# Moving to Frigiliana



## Mari-Anne23 (Jan 1, 2015)

Hi all
My husband and I along with our two daughters aged 4 & 1 years old are moving to Frigiliana in October. I will be looking at putting my daughter into the frigiliana school. I was just wondering if anyone has any experiences with the school? Or been in a similar situation with their kids? How they first managed there with the language barriers etc. Im hoping the girls pick up the language quickly. We’ve been watching Peppa Pig and Dora the explorer to start getting them use to the Spanish language.
Thanks 😊 x


----------



## xabiaxica (Jun 23, 2009)

Mari-Anne23 said:


> Hi all
> My husband and I along with our two daughters aged 4 & 1 years old are moving to Frigiliana in October. I will be looking at putting my daughter into the frigiliana school. I was just wondering if anyone has any experiences with the school? Or been in a similar situation with their kids? How they first managed there with the language barriers etc. Im hoping the girls pick up the language quickly.
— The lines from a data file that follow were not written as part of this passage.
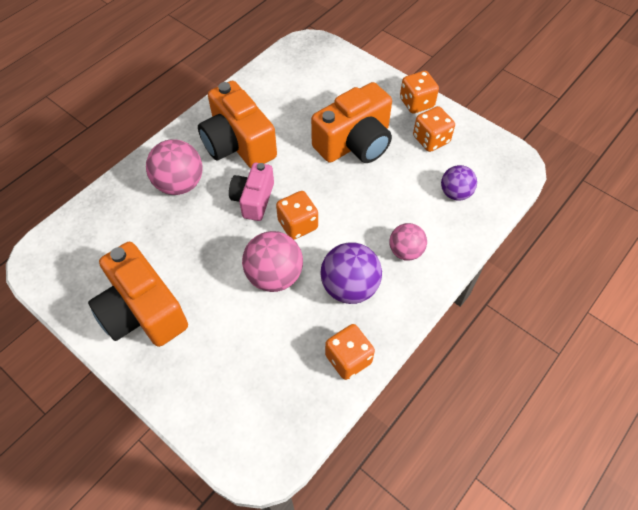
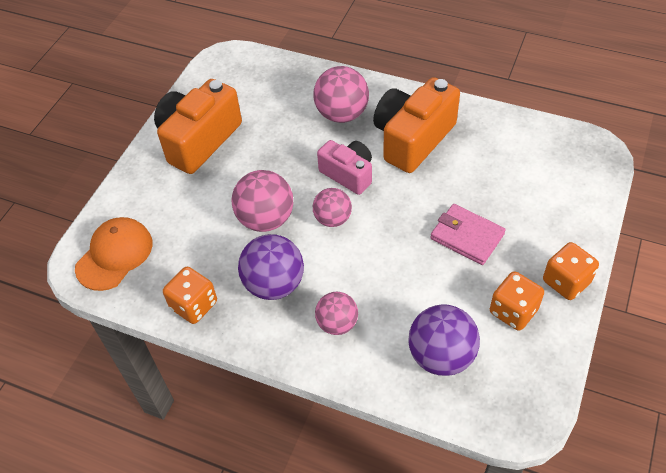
camera: 75 degrees right, 5 degrees down
pink camera [229,163,274,221] -> pink camera turned 45 degrees clockwise [317,140,372,195]
orange dice [276,191,318,240] -> pink ball [313,188,352,227]
orange camera [311,82,392,163] -> pink wallet [430,204,506,265]
purple ball [441,165,477,201] -> purple ball [408,304,480,376], size x1.56
none -> orange cap [75,217,152,291]

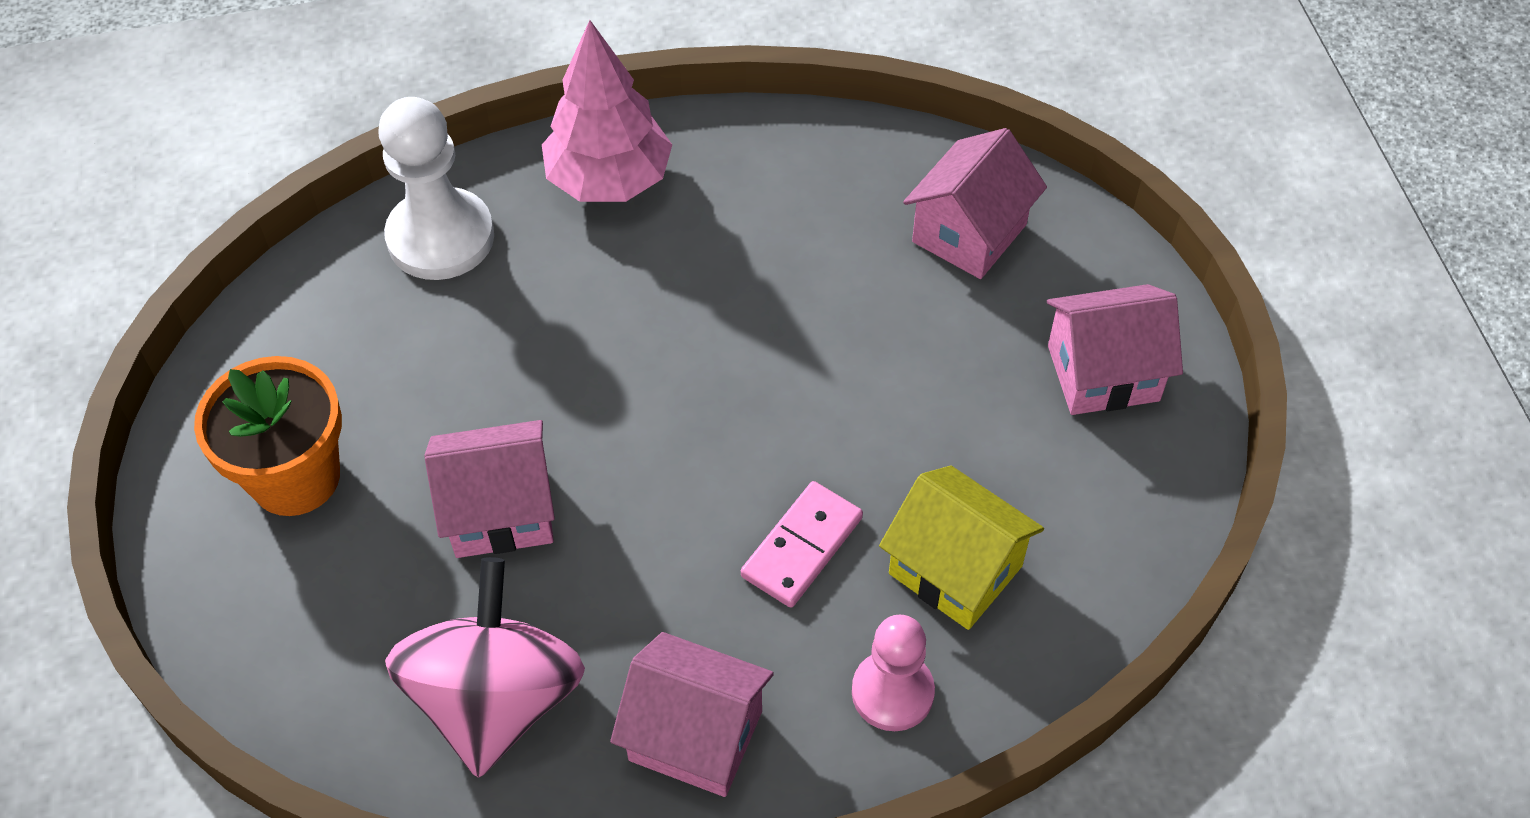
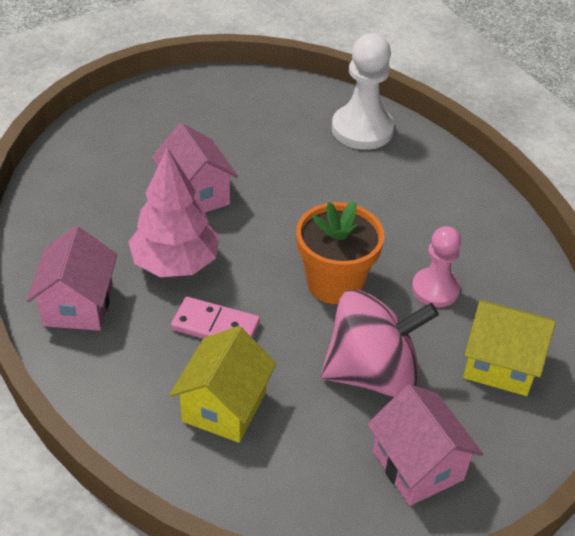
camera: 70 degrees right, 10 degrees down
orange flower pot [194,356,342,516] -> orange flower pot moved to [296,201,385,304]
pink spinning top [385,557,585,778] -> pink spinning top moved to [321,290,439,397]
pink tree [542,20,672,202] -> pink tree moved to [128,147,219,277]
pink pawn [852,615,935,731] -> pink pawn moved to [412,226,461,307]
pink house [903,128,1047,279] -> yellow house [463,300,556,396]

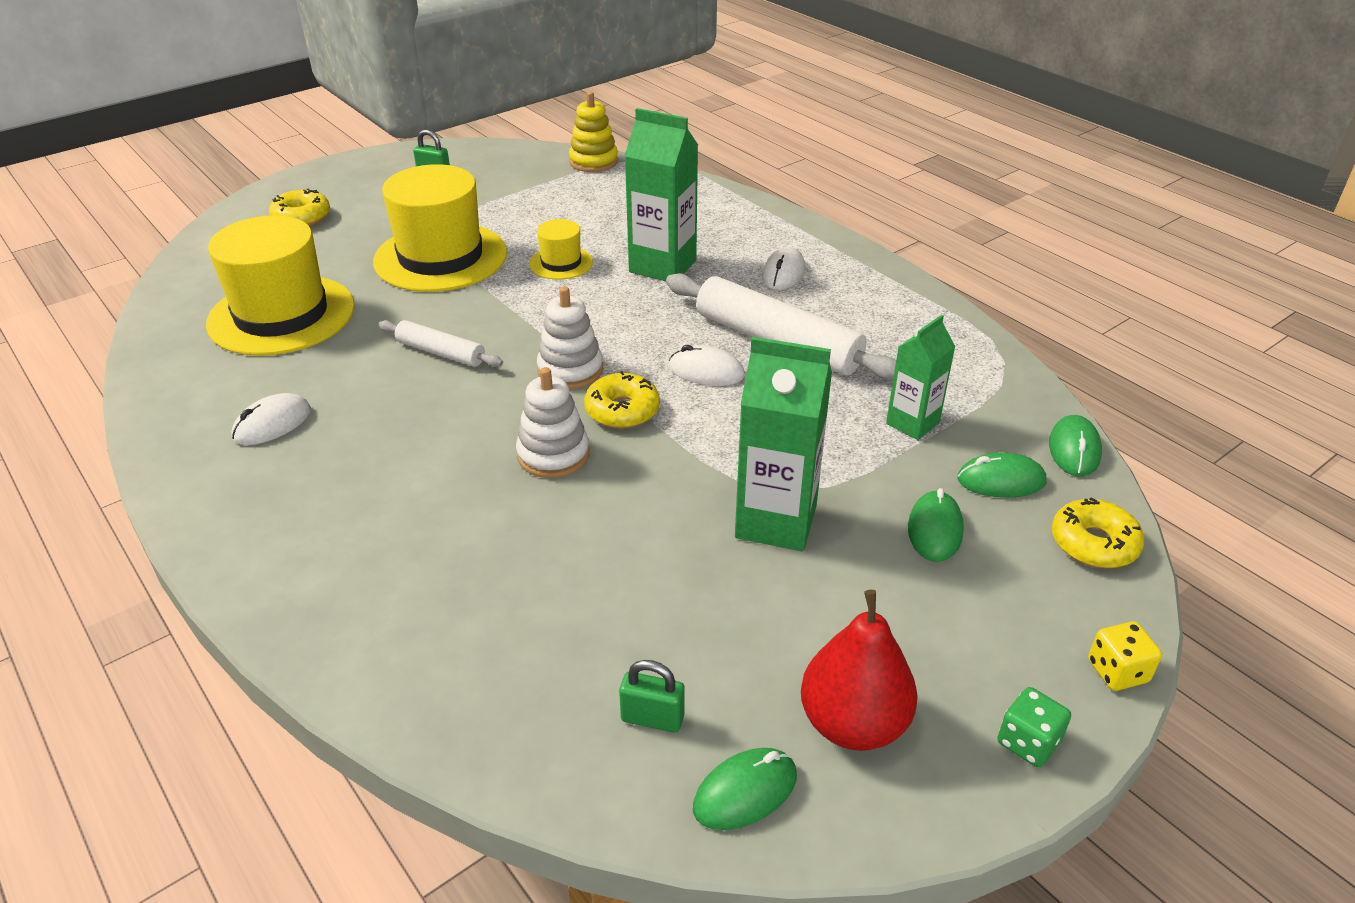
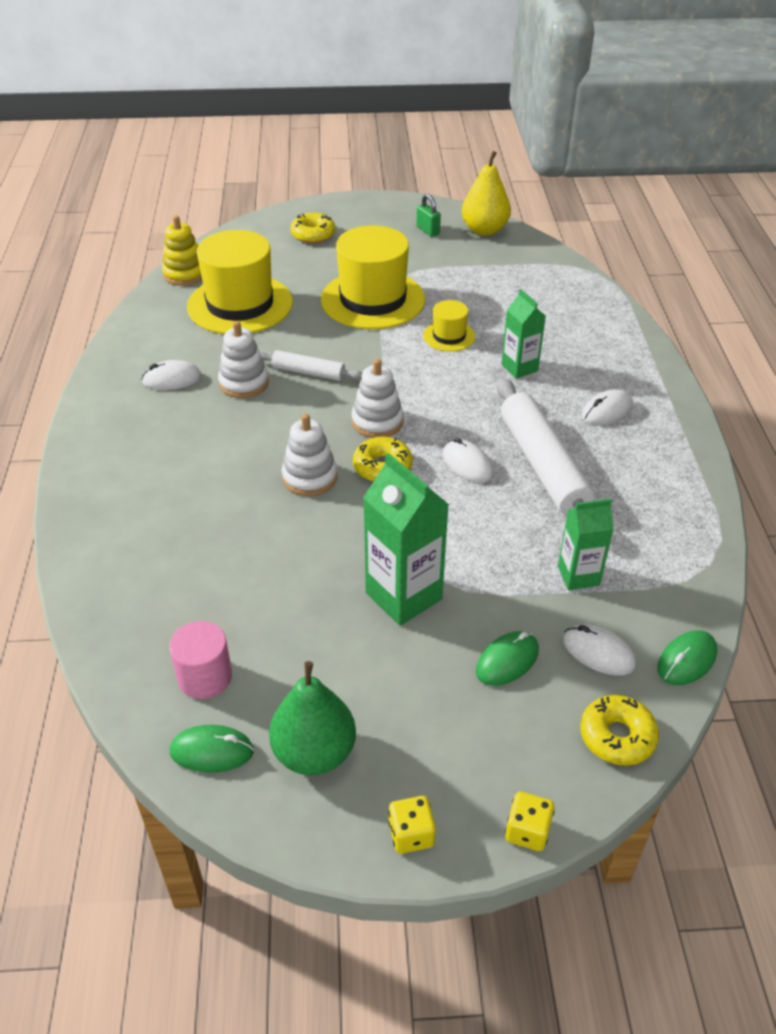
camera: 35 degrees right, 5 degrees up
white rolling pin [378,320,503,367] -> white rolling pin turned 45 degrees counterclockwise [260,350,362,381]
yellow stacking toy [569,91,618,172] -> yellow stacking toy moved to [162,215,202,286]
green padlock [619,660,685,733] -> pink cylinder [169,621,232,699]
green carton [624,108,698,281] -> green carton [501,289,546,379], size x0.62
red pear [801,590,918,751] -> green pear [269,661,356,775]
green mouse [957,452,1046,498] -> white mouse [563,624,636,676]
green dice [997,687,1071,767] -> yellow dice [389,796,436,854]
none -> white stacking toy [218,321,269,398]
none -> yellow pear [462,151,511,236]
We’ve been watching Peppa Pig and Dora the explorer to start getting them use to the Spanish language.
> Thanks 😊 x


:welcome:

I can't comment on that school - I live a loong way from there.

But our girls were 4 & 7 when we came 15 years ago , & went through the Spanish school system. 

They never had any problems, even though here they had to learn to study in TWO new languages because we also have the local language of Valenciano.


----------